Sri Lanka’s President Maithripala Sirisena says no UN officials will be allowed to visit the island to conduct investigations into mass atrocities.
In an interview for the BBC Sinhala service, President Sirisena said the government had requested the UN to have faith in a domestic process.
“No, we have made a clear statement requesting them to have faith on our domestic investigation,” he said in response to a whether the government would allow external investigators.
“What we can do is to take UN's opinions in to consideration and strengthen the domestic mechanism accordingly. Therefore I don't think that we need anyone from outside to conduct the investigations. But of course, we can obtain their ideas to make our work more effective.”

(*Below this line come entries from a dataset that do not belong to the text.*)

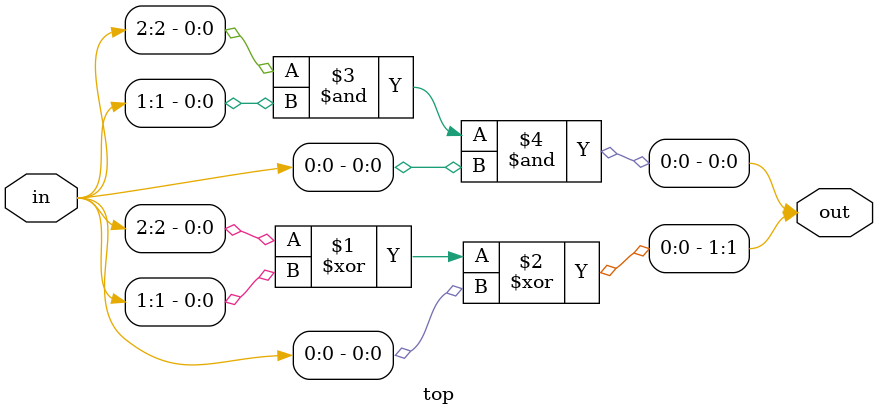
<source format=sv>
module top (
	input [2:0] in,
	output [1:0] out
);
    assign out[1] = in[2] ^ in[1] ^ in[0];
    assign out[0] = in[2] & in[1] & in[0];
endmodule

</source>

The president said it “was a victory” to gain the international community’s consent for conducting a domestic inquiry, when looking at the nature of the war crimes allegations.
“When we consider the accusations that were made about the alleged human rights violations occurred in the last phase of the war, I think it is a victory that we succeeded in gaining the consent of the international community for a domestic mechanism,” he said.
Mr Sirisena also dismissed the No Fire Zone documentary, which was recently released in the Sinhala language, despite admitting he hadn’t yet watched it.
“I think we have to reject those things. I don't believe such things. Because we have questions regarding how they obtained all this information to change the situation in our country and to mislead the international community about the situation. Therefore I cannot comment on the content of the film as I haven't seen this film yet and don't even know what it contains. So I will only be able to comment on this after watching it. Apart from that, when consider what was there earlier, I totally reject such things.”
Please see a translation of the full interview by JDS here.
Speaking to the BBC World Service on Thursday, Tamil Guardian editorial board member Thusiyan Nandakumar said "given Sri Lanka's long and torturous history of failed commissions, criticised by human rights groups worldwide - Amnesty International called it '20 years of make believe' - there is a deep and justified scepticism with any sort of domestic process."
"The Tamil people themselves have been very clear that they have no hope for justice under a domestic mechanism," he further added. "Tamil hopes now as we’ve seen with the recent spur in protests, rests with the international community… International pressure has been key to driving events forward in Sri Lanka."